TASK TO CARRY OUT:
From the records below, extract only the lines running from the line with "X1431000Y5861700D03*" to the line with "X6591300Y7321300D03*", both lines included, reproducing them exactly.

Design files in plain text:
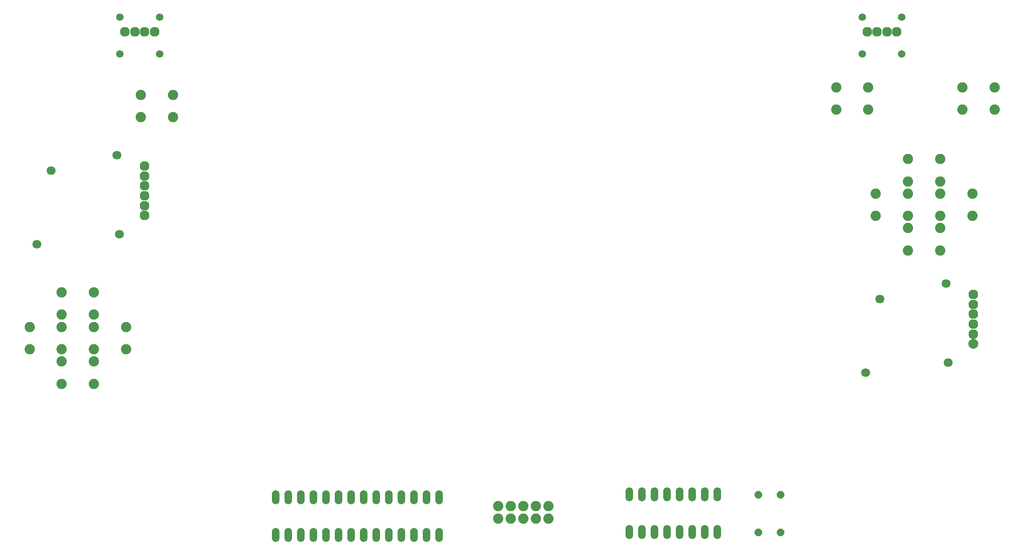
<source format=gts>
G04 #@! TF.GenerationSoftware,KiCad,Pcbnew,8.0.8*
G04 #@! TF.CreationDate,2025-02-09T13:36:47-06:00*
G04 #@! TF.ProjectId,gamepad,67616d65-7061-4642-9e6b-696361645f70,3*
G04 #@! TF.SameCoordinates,Original*
G04 #@! TF.FileFunction,Soldermask,Top*
G04 #@! TF.FilePolarity,Negative*
%FSLAX46Y46*%
G04 Gerber Fmt 4.6, Leading zero omitted, Abs format (unit mm)*
G04 Created by KiCad (PCBNEW 8.0.8) date 2025-02-09 13:36:47*
%MOMM*%
%LPD*%
G01*
G04 APERTURE LIST*
G04 Aperture macros list*
%AMFreePoly0*
4,1,25,0.333266,0.742596,0.345389,0.732242,0.732242,0.345389,0.760749,0.289441,0.762000,0.273547,0.762000,-0.273547,0.742596,-0.333266,0.732242,-0.345389,0.345389,-0.732242,0.289441,-0.760749,0.273547,-0.762000,-0.273547,-0.762000,-0.333266,-0.742596,-0.345389,-0.732242,-0.732242,-0.345389,-0.760749,-0.289441,-0.762000,-0.273547,-0.762000,0.273547,-0.742596,0.333266,-0.732242,0.345389,
-0.345389,0.732242,-0.289441,0.760749,-0.273547,0.762000,0.273547,0.762000,0.333266,0.742596,0.333266,0.742596,$1*%
G04 Aperture macros list end*
%ADD10C,2.082800*%
%ADD11C,2.003200*%
%ADD12C,1.960000*%
%ADD13C,1.800000*%
%ADD14O,1.524000X2.844800*%
%ADD15FreePoly0,270.000000*%
%ADD16C,1.500000*%
G04 APERTURE END LIST*
D10*
X215248800Y-64239400D03*
X221751200Y-64239400D03*
X215248800Y-68760600D03*
X221751200Y-68760600D03*
X74748800Y-65739400D03*
X81251200Y-65739400D03*
X74748800Y-70260600D03*
X81251200Y-70260600D03*
X240748800Y-64239400D03*
X247251200Y-64239400D03*
X240748800Y-68760600D03*
X247251200Y-68760600D03*
X229748800Y-78739400D03*
X236251200Y-78739400D03*
X229748800Y-83260600D03*
X236251200Y-83260600D03*
X65251200Y-110260600D03*
X58748800Y-110260600D03*
X65251200Y-105739400D03*
X58748800Y-105739400D03*
X223248800Y-85739400D03*
X229751200Y-85739400D03*
X223248800Y-90260600D03*
X229751200Y-90260600D03*
X65251200Y-124260600D03*
X58748800Y-124260600D03*
X65251200Y-119739400D03*
X58748800Y-119739400D03*
X229748800Y-92739400D03*
X236251200Y-92739400D03*
X229748800Y-97260600D03*
X236251200Y-97260600D03*
D11*
X242975000Y-116175000D03*
D12*
X242975000Y-110175000D03*
X242975000Y-114175000D03*
X242975000Y-108175000D03*
X242975000Y-112175000D03*
X242975000Y-106175000D03*
D13*
X237875000Y-119975000D03*
X237425000Y-103925000D03*
X224075000Y-107075000D03*
X221225000Y-121975000D03*
D10*
X58751200Y-117260600D03*
X52248800Y-117260600D03*
X58751200Y-112739400D03*
X52248800Y-112739400D03*
X236248800Y-85739400D03*
X242751200Y-85739400D03*
X236248800Y-90260600D03*
X242751200Y-90260600D03*
D14*
X101990000Y-147190000D03*
X104530000Y-147190000D03*
X107070000Y-147190000D03*
X109610000Y-147190000D03*
X112150000Y-147190000D03*
X114690000Y-147190000D03*
X117230000Y-147190000D03*
X119770000Y-147190000D03*
X122310000Y-147190000D03*
X124850000Y-147190000D03*
X127390000Y-147190000D03*
X129930000Y-147190000D03*
X132470000Y-147190000D03*
X135010000Y-147190000D03*
X135010000Y-154810000D03*
X132470000Y-154810000D03*
X129930000Y-154810000D03*
X127390000Y-154810000D03*
X124850000Y-154810000D03*
X122310000Y-154810000D03*
X119770000Y-154810000D03*
X117230000Y-154810000D03*
X114690000Y-154810000D03*
X112150000Y-154810000D03*
X109610000Y-154810000D03*
X107070000Y-154810000D03*
X104530000Y-154810000D03*
X101990000Y-154810000D03*
D10*
X71751200Y-117260600D03*
X65248800Y-117260600D03*
X71751200Y-112739400D03*
X65248800Y-112739400D03*
D13*
X53725000Y-95975000D03*
X56575000Y-81075000D03*
X69925000Y-77925000D03*
X70375000Y-93975000D03*
D12*
X75475000Y-80175000D03*
X75475000Y-86175000D03*
X75475000Y-82175000D03*
X75475000Y-88175000D03*
X75475000Y-84175000D03*
X75475000Y-90175000D03*
D14*
X173481100Y-154243600D03*
X176021100Y-154243600D03*
X178561100Y-154243600D03*
X181101100Y-154243600D03*
X183641100Y-154243600D03*
X186181100Y-154243600D03*
X188721100Y-154243600D03*
X191261100Y-154243600D03*
X191261100Y-146623600D03*
X188721100Y-146623600D03*
X186181100Y-146623600D03*
X183641100Y-146623600D03*
X181101100Y-146623600D03*
X178561100Y-146623600D03*
X176021100Y-146623600D03*
X173481100Y-146623600D03*
D10*
X146920000Y-149026800D03*
X146920000Y-151566800D03*
X149460000Y-149026800D03*
X149460000Y-151566800D03*
X152000000Y-149026800D03*
X152000000Y-151566800D03*
X154540000Y-149026800D03*
X154540000Y-151566800D03*
X157080000Y-149026800D03*
X157080000Y-151566800D03*
D15*
X199500000Y-146690000D03*
X199500000Y-154310000D03*
D16*
X220500000Y-50000000D03*
X220500000Y-57500000D03*
X228500000Y-50000000D03*
X228500000Y-57500000D03*
D12*
X221500000Y-53000000D03*
X223500000Y-53000000D03*
X227500000Y-53000000D03*
X225500000Y-53000000D03*
D15*
X204000000Y-146690000D03*
X204000000Y-154310000D03*
D16*
X70500000Y-50000000D03*
X70500000Y-57500000D03*
X78500000Y-50000000D03*
X78500000Y-57500000D03*
D12*
X71500000Y-53000000D03*
X73500000Y-53000000D03*
X77500000Y-53000000D03*
X75500000Y-53000000D03*
M02*

</source>
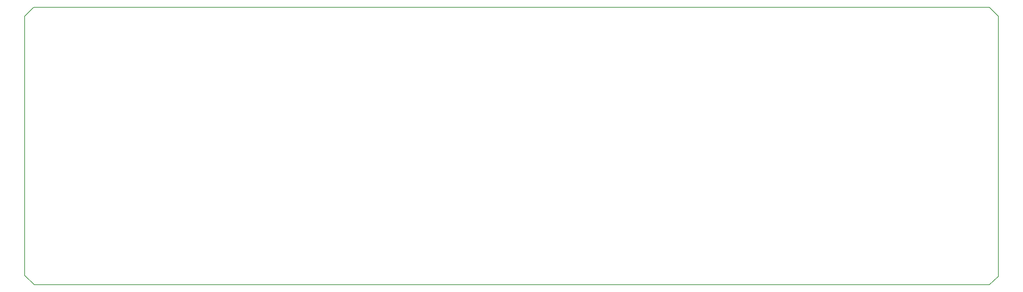
<source format=gm1>
G04 #@! TF.GenerationSoftware,KiCad,Pcbnew,(5.0.2)-1*
G04 #@! TF.CreationDate,2019-02-24T12:39:51-05:00*
G04 #@! TF.ProjectId,TG4x,54473478-2e6b-4696-9361-645f70636258,rev?*
G04 #@! TF.SameCoordinates,Original*
G04 #@! TF.FileFunction,Profile,NP*
%FSLAX46Y46*%
G04 Gerber Fmt 4.6, Leading zero omitted, Abs format (unit mm)*
G04 Created by KiCad (PCBNEW (5.0.2)-1) date 2/24/2019 12:39:51 PM*
%MOMM*%
%LPD*%
G01*
G04 APERTURE LIST*
%ADD10C,0.150000*%
G04 APERTURE END LIST*
D10*
X27432000Y-41656000D02*
X270510000Y-41656000D01*
X270510000Y-41656000D02*
X272796000Y-43942000D01*
X27559000Y-112395000D02*
X270510000Y-112395000D01*
X270510000Y-112395000D02*
X272796000Y-110236000D01*
X25146000Y-43942000D02*
X27432000Y-41656000D01*
X27559000Y-112395000D02*
X25146000Y-109982000D01*
X25146000Y-109982000D02*
X25146000Y-43942000D01*
X272796000Y-43942000D02*
X272796000Y-110236000D01*
M02*

</source>
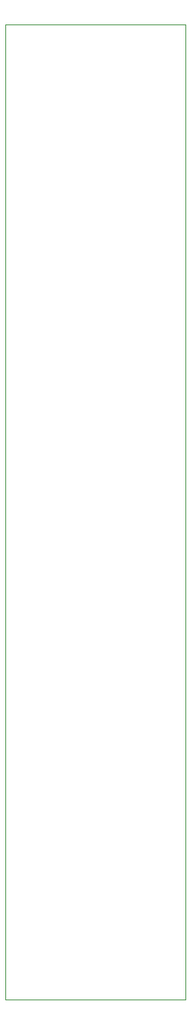
<source format=gbr>
%TF.GenerationSoftware,KiCad,Pcbnew,6.0.11+dfsg-1~bpo11+1*%
%TF.CreationDate,2023-06-07T14:09:25+08:00*%
%TF.ProjectId,MiniSNH v1.0 - Main,4d696e69-534e-4482-9076-312e30202d20,rev?*%
%TF.SameCoordinates,Original*%
%TF.FileFunction,Profile,NP*%
%FSLAX46Y46*%
G04 Gerber Fmt 4.6, Leading zero omitted, Abs format (unit mm)*
G04 Created by KiCad (PCBNEW 6.0.11+dfsg-1~bpo11+1) date 2023-06-07 14:09:25*
%MOMM*%
%LPD*%
G01*
G04 APERTURE LIST*
%TA.AperFunction,Profile*%
%ADD10C,0.100000*%
%TD*%
G04 APERTURE END LIST*
D10*
X155000000Y-62100000D02*
X155000000Y-170000000D01*
X155000000Y-170000000D02*
X135000000Y-170000000D01*
X135000000Y-170000000D02*
X135000000Y-62100000D01*
X135000000Y-62100000D02*
X155000000Y-62100000D01*
M02*

</source>
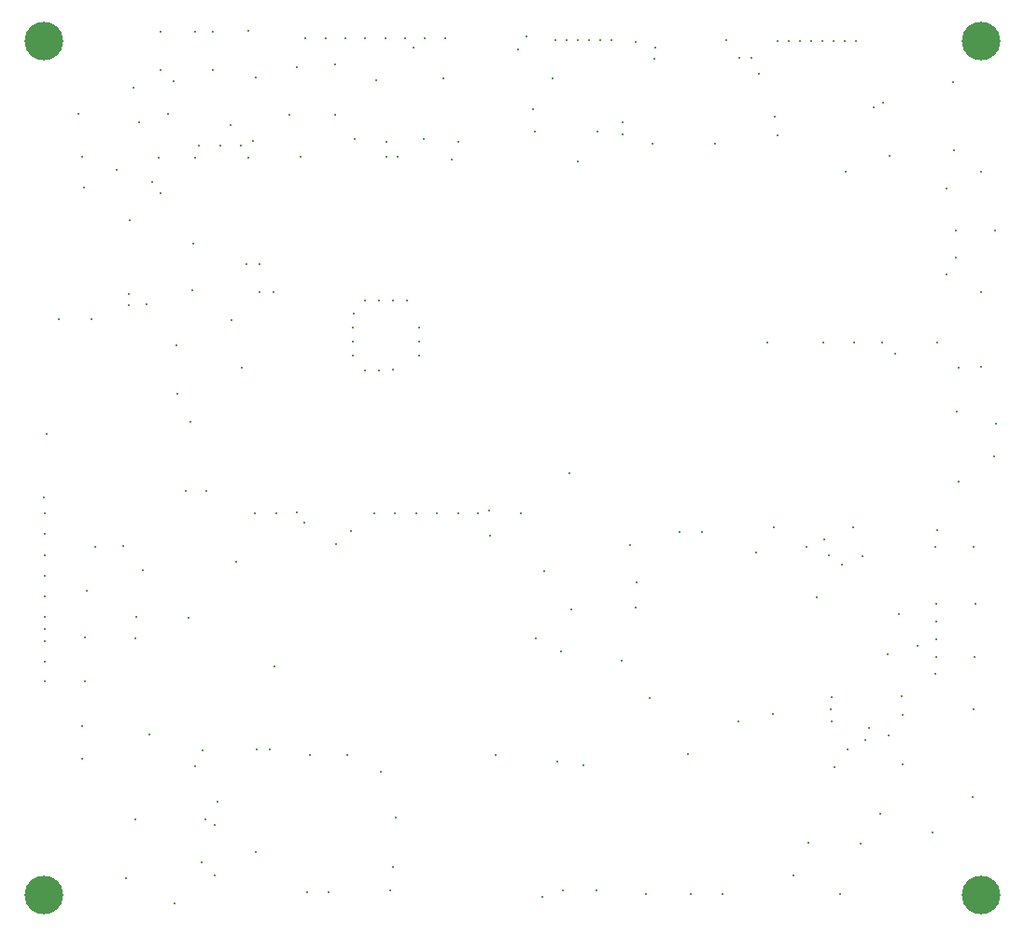
<source format=gbr>
G04 Gerber PCB Fabrication Data in Gerber  Example 2, created by Karel Tavernier, Filip Vermeire and Thomas Weyn*
G04 Ucamco copyright*
%TF.GenerationSoftware,Ucamco,UcamX,1.1.0-1400509*%
%TF.CreationDate,2014-07-14T00:00:00+01:00*%
%FSLAX25Y25*%
%MOMM*%
%TF.FileFunction,Plated,1,10,PTH,Drill*%
%TF.FilePolarity,Positive*%
%TF.Part,Single*%
%TF.SameCoordinates*%
%TA.AperFunction,ViaDrill*%
%ADD10C,0.30000*%
%TA.AperFunction,MechanicalDrill*%
%ADD11C,3.50000*%
G01*
%LPD*%
D10*
X2050000Y685000D03*
X1685000Y430000D03*
X8604700Y3812900D03*
X2586600Y5973400D03*
X2460000Y5970000D03*
X2891400Y531200D03*
X3082000Y527900D03*
X9131000Y6527800D03*
X9141000Y4775200D03*
X2460000Y6225000D03*
X2335000D03*
X814700Y7587900D03*
X8559700Y1072900D03*
X2050000Y1135000D03*
X6044700Y8187900D03*
X6021300Y7320000D03*
X8114700Y7687900D03*
X8174700Y7212900D03*
X5144700Y8262900D03*
X5551100D03*
X5652700D03*
X5114700Y7907900D03*
X5347900Y8262900D03*
X5449500D03*
X5246300D03*
X7154700Y8252900D03*
X7865900D03*
X7764300D03*
X7662700D03*
X7561100D03*
X7459500D03*
X7357900D03*
X7256300D03*
X7119700Y3842900D03*
X9005100Y5975000D03*
X9005300Y7061200D03*
X9124700Y4478800D03*
X9000300Y5295100D03*
X509700Y2622900D03*
X510200Y2443600D03*
X1784700Y4172900D03*
X4066200Y3967600D03*
X1974700Y4172900D03*
X4828200Y3967600D03*
X2793400Y3976300D03*
X3685200Y3967600D03*
X3875700D03*
X4256700D03*
X637800Y5729000D03*
X4596700Y1772900D03*
X1272200Y5857900D03*
X1557900Y8332900D03*
X2034200Y8337900D03*
X4259700Y7337900D03*
X3949700Y7357900D03*
X850000Y7197900D03*
X1314700Y7822900D03*
X2605700Y3967600D03*
X2415200D03*
X4965000Y2835000D03*
X7773400Y7061200D03*
X3494700Y3967600D03*
X8595400Y3142200D03*
X8595200Y2983400D03*
X8594700Y2824700D03*
X8592700Y2665900D03*
X7649700Y2300000D03*
X8589700Y2507900D03*
X7642600Y2185000D03*
X7644900Y2079000D03*
X7987600Y2020000D03*
X8279700Y2302900D03*
X7794700Y1822900D03*
X7929700Y3577900D03*
X7619700Y3582900D03*
X7739700Y3497900D03*
X3324700Y7357900D03*
X1484700Y6967900D03*
X3853500Y8189100D03*
X3144700Y7577900D03*
X6694700Y8262900D03*
X6919700Y8097900D03*
X8779700Y4887900D03*
X504700Y4107900D03*
X3284700Y3807900D03*
X7064900Y5517700D03*
X7849700D03*
X8221900Y5417900D03*
X8769700Y6287900D03*
X5348200Y7159400D03*
X6809700Y8097900D03*
X2724700Y7577900D03*
X3249700Y1772900D03*
X3646800Y545000D03*
X6369700Y507900D03*
X5959700Y512900D03*
X5205000Y548200D03*
X6655000Y513200D03*
X5514700Y547900D03*
X5019700Y487900D03*
X3689700Y1207900D03*
X5159700Y1712900D03*
X3664700Y757900D03*
X7719700Y507900D03*
X1933800Y803900D03*
X2419700Y892900D03*
X7908000Y966200D03*
X1329900Y1192700D03*
X1964500D03*
X2077200Y1347900D03*
X8089000Y1237100D03*
X849700Y1742900D03*
Y2037900D03*
X1874700Y1667900D03*
X2554700Y1822900D03*
X1814700Y3017900D03*
X2596000Y2578800D03*
X6344700Y1782900D03*
X7670000Y1662900D03*
X8289700Y1692900D03*
X1454700Y1962900D03*
X8289700Y2140000D03*
X5191200Y2715700D03*
X5745300Y2627900D03*
X8156800Y2685000D03*
X509700Y2917900D03*
X1332700Y2829900D03*
X5284700Y3090400D03*
X5037800Y3445000D03*
X5872200Y3110400D03*
X7509700Y3202900D03*
X8259700Y3047900D03*
X1219700Y3667900D03*
X2244700Y3522900D03*
X3149700Y3687900D03*
X4544700Y3762900D03*
X5819700Y3677900D03*
X6959700Y3607900D03*
X8589700Y3657900D03*
X8930300Y3663500D03*
X6474700Y3797900D03*
X7839700Y3840600D03*
X8802100Y4257900D03*
X5264700Y4327900D03*
X529700Y4682900D03*
X1713400Y5047100D03*
X2294700Y5282900D03*
X3314700Y5781200D03*
X3413700Y5896900D03*
X3794700Y5897900D03*
X3540700Y5893900D03*
X3901000Y5654200D03*
X3902000Y5400200D03*
X3667700Y5895900D03*
X3904000Y5527200D03*
X3413700Y5258900D03*
X3304000Y5527200D03*
X3307000Y5400200D03*
X3667700Y5269900D03*
X3540700Y5263900D03*
X3306000Y5654200D03*
X8797100Y5285000D03*
X7574700Y5517700D03*
X8104700D03*
X8604900D03*
X934700Y5724000D03*
X1431000Y5861700D03*
X2204700Y5722900D03*
X1272200Y5957900D03*
X8684700Y6130500D03*
X1854200Y6412400D03*
X8776700Y6527800D03*
X8686000Y6908800D03*
X869700Y6922900D03*
X1557900Y6872900D03*
X1544700Y7191700D03*
X1875500Y7192900D03*
X3714700Y7197900D03*
X2399700Y7342900D03*
X3612200Y7333200D03*
X5524700Y7428400D03*
X6591300Y7321300D03*
X5754700Y7517900D03*
X7158400Y7396600D03*
X8754700Y7257900D03*
X1625000Y7592900D03*
X4940000Y7635000D03*
X8029700Y7647900D03*
X2423900Y7918600D03*
X2796200Y8012900D03*
X4124700Y7907900D03*
X6987200Y7955400D03*
X5869600Y8237800D03*
X6034700Y8087900D03*
X1875500Y8337900D03*
X2351700Y8342900D03*
X1244900Y660000D03*
X7302500Y684700D03*
X7435800Y976800D03*
X8927700Y1395900D03*
X8941700Y2665900D03*
X8932900Y2189600D03*
X8949000Y3142200D03*
X1936800Y1818500D03*
X2434700Y1822900D03*
X2915000Y1770000D03*
X5393400Y1676600D03*
X7954700Y1907900D03*
X6804700Y2082400D03*
X7114000Y2147300D03*
X8164700Y1948400D03*
X874100Y2442200D03*
X5994700Y2287900D03*
X878100Y2838400D03*
X8424700Y2762900D03*
X1342200Y3022900D03*
X894700Y3260000D03*
X1399700Y3447900D03*
X5879700Y3337900D03*
X964700Y3657900D03*
X7414700Y3662900D03*
X7577800Y3727900D03*
X2859700Y3882900D03*
X4542400Y3987600D03*
X6264700Y3797900D03*
X1834700Y4792900D03*
X1699700Y5487900D03*
X1849700Y5987900D03*
X1279800Y6621900D03*
X1159700Y7082900D03*
X2828000Y7202900D03*
X2351700Y7190900D03*
X3604700Y7202900D03*
X4199700Y7172900D03*
X1361600Y7511000D03*
X4955200Y7428400D03*
X5749700Y7402900D03*
X7129700Y7562900D03*
X1557900Y7987900D03*
X1675000Y7887900D03*
X2030800Y7986600D03*
X3139700Y8042900D03*
X3514700Y7892900D03*
X4800900Y8174100D03*
X4874700Y8292900D03*
X4439700Y3967900D03*
X3558400Y1624900D03*
X8744700Y7877900D03*
X3054700Y8277900D03*
X2869700D03*
X3414700D03*
X3599700D03*
X3779700D03*
X3959700D03*
X4139700D03*
X3234700D03*
X1907200Y7301400D03*
X2097700D03*
X2193000Y7491900D03*
X2288200Y7301400D03*
X509700Y3212900D03*
X510200Y3967600D03*
Y3777100D03*
Y3586600D03*
Y3396100D03*
X509700Y3027900D03*
Y2802900D03*
D11*
X500000Y500000D03*
Y8250000D03*
X9000000D03*
Y500000D03*
M02*
</source>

RESULT FOR THIS EXERCISE:
X1431000Y5861700D03*
X2204700Y5722900D03*
X1272200Y5957900D03*
X8684700Y6130500D03*
X1854200Y6412400D03*
X8776700Y6527800D03*
X8686000Y6908800D03*
X869700Y6922900D03*
X1557900Y6872900D03*
X1544700Y7191700D03*
X1875500Y7192900D03*
X3714700Y7197900D03*
X2399700Y7342900D03*
X3612200Y7333200D03*
X5524700Y7428400D03*
X6591300Y7321300D03*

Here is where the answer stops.